For many years, litigation of false claims for health care services has been primarily brought under the federal False Claims Act (“FCA”) and California’s False Claims Act (“CFCA”), making most providers aware of these laws.  Recently, however, there has been increased activity against healthcare providers under the lesser known Insurance Frauds Prevention Act or “IFPA,” California Insurance Code Section 1871.7, which is designed to deter fraudulent insurance claims and facilitate the prosecution of insurance fraud.  As a result, the IFPA is an important law for providers to keep in mind.

Originally enacted in 1993, the IFPA was drafted as a means to combat workers’ compensation fraud.   Subsequent amendments to the IFPA, however, expanded the applicability of its provisions to include other forms of insurance fraud, the express purpose of which was to deter fraudulent automobile insurance claims.[1]  While the IFPA was designed primarily with insurers in mind, its provisions authorize qui tam actions in which any “interested” person can bring suit on behalf of the State of California for alleged insurance fraud.[2]  IFPA cases must be brought no later than three years after the relator has “inquiry” notice of the factual basis of the action, and no more than eight years after the underlying violations occurred.[3]

As a whistleblower statute, the IFPA is modeled after the FCA and CFCA and is analogous in many of its provisions.  In particular, an IFPA lawsuit must be brought in the name of the State and filed under seal to provide the government, in this case the district attorney or California’s insurance commissioner, an opportunity to investigate and intervene in the action.[4]  The IFPA also provides civil penalties and treble damages for successful prosecutions, [5]  and creates whistleblower protections for employees bringing these suits. [6]

However, the IFPA is unique in that it is intended to impose liability for fraud committed against private insurance companies.  As it pertains to healthcare providers, the IFPA is designed to reach fraud against private insurance carriers on the basis that health care fraud causes losses in premium dollars and increases health care costs unnecessarily.[7]  Included in the IFPA’s prohibitions are, for example: (1) employing runners, cappers, steerers, or other individuals to procure patients; (2) making a false or fraudulent claim for payment of a health care benefit; (3) submitting a claim for a healthcare benefit that was not used by the claimant; and (4) presenting multiple claims for payment of the same health care benefit.[8]

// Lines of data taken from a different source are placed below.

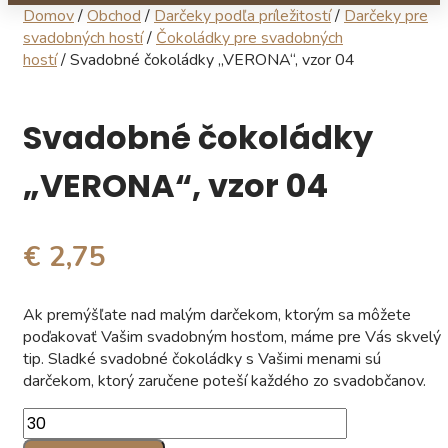
Domov
/
Obchod
/
Darčeky podľa príležitostí
/
Darčeky pre
svadobných hostí
/
Čokoládky pre svadobných
hostí
/ Svadobné čokoládky „VERONA“, vzor 04
Svadobné čokoládky
„VERONA“, vzor 04
€ 2,75
Ak premýšľate nad malým darčekom, ktorým sa môžete
poďakovať Vašim svadobným hosťom, máme pre Vás skvelý
tip. Sladké svadobné čokoládky s Vašimi menami sú
darčekom, ktorý zaručene poteší každého zo svadobčanov.
množstvo
Svadobné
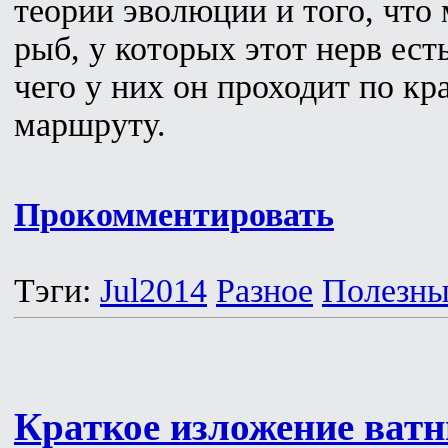
теории эволюции и того, что
рыб, у которых этот нерв есть
чего у них он проходит по к
маршруту.
Прокомментировать
Тэги:
Jul2014
Разное
Полезны
Краткое изложение ват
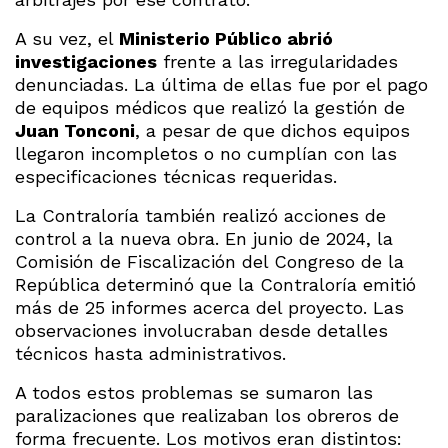
A su vez, el
Ministerio Público abrió
investigaciones
frente a las irregularidades
denunciadas. La última de ellas fue por el pago
de equipos médicos que realizó la gestión de
Juan Tonconi
, a pesar de que dichos equipos
llegaron incompletos o no cumplían con las
especificaciones técnicas requeridas.
La Contraloría también realizó acciones de
control a la nueva obra. En junio de 2024, la
Comisión de Fiscalización del Congreso de la
República determinó que la Contraloría emitió
más de 25 informes acerca del proyecto. Las
observaciones involucraban desde detalles
técnicos hasta administrativos.
A todos estos problemas se sumaron las
paralizaciones que realizaban los obreros de
forma frecuente. Los motivos eran distintos:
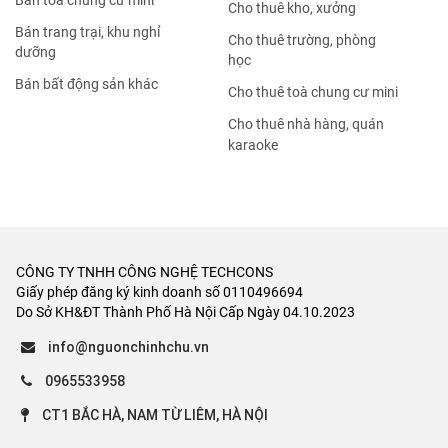
Bán tòa chung cư mini
Cho thuê kho, xưởng
Bán trang trại, khu nghỉ
Cho thuê trường, phòng
dưỡng
học
Bán bất động sản khác
Cho thuê toà chung cư mini
Cho thuê nhà hàng, quán
karaoke
CÔNG TY TNHH CÔNG NGHỆ TECHCONS
Giấy phép đăng ký kinh doanh số 0110496694
Do Sở KH&ĐT Thành Phố Hà Nội Cấp Ngày 04.10.2023
info@nguonchinhchu.vn
0965533958
CT1 BẮC HÀ, NAM TỪ LIÊM, HÀ NỘI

In addition, the IFPA has a broader reach than both the FCA and CFCA.  While the statute does not individually define the term “false” or “fraudulent,” the terms “fraudulent claim” have been interpreted to refer to any claim that is in “some manner deceitful” or is the result of “conduct that is done with an intention to gain an unfair or dishonest advantage.”[9]  Under this interpretation, the IFPA casts a wide net of potential exposure, especially where a violation may occur even when a claim is not ultimately paid.[10]

While the IFPA was designed primarily to encourage insurers to bring actions under the statute, a new trend has emerged in which the IFPA is increasingly being used as a traditional whistleblower statute for anyone who has insider knowledge of fraud, including suspected healthcare fraud in California.  Because providers can face treble damages and steep civil penalties from violations of the IFPA involving claims to insurance companies, it is important that providers become familiar with the IFPA and its provisions.

For more information about the Insurance Frauds Prevention Act, or related legal inquiries, please contact:

Jonathan Radke
[email protected]

[1] See People ex rel. Allstate Ins. Co. v. Weitzman, 107 Cal.App.4th 534, 547-548 (2003).

[2] Cal. Ins. Code § 1871.7(e)(1).

[3] See Cal. Ins. Code § 1871.7(l); State ex rel. Metz v. CCC Info. Services, Inc., 149 Cal.App.4th 402, 417 (2014).

[4] Cal. Ins. Code § 1871.7(e)(1)-(4).

[5] Cal. Ins. Code § 1871.7(b).

[6] Cal. Ins. Code § 1871.7(k).

[7] Cal. Ins. Code § 1871(h).

[8] Cal. Ins. Code §§ 1871.7(a)-(b); Cal. Penal Code §§ 550(a)(6)-(8).

[9] State ex rel. Wilson v. Superior Court, 227 Cal.App.4th 579, 602-603 (2014).

[10] See People ex rel. Gov’t Employees Ins. Co. v. Cruz, 244 Cal. App. 4th 1184, 1193-1194 (2016).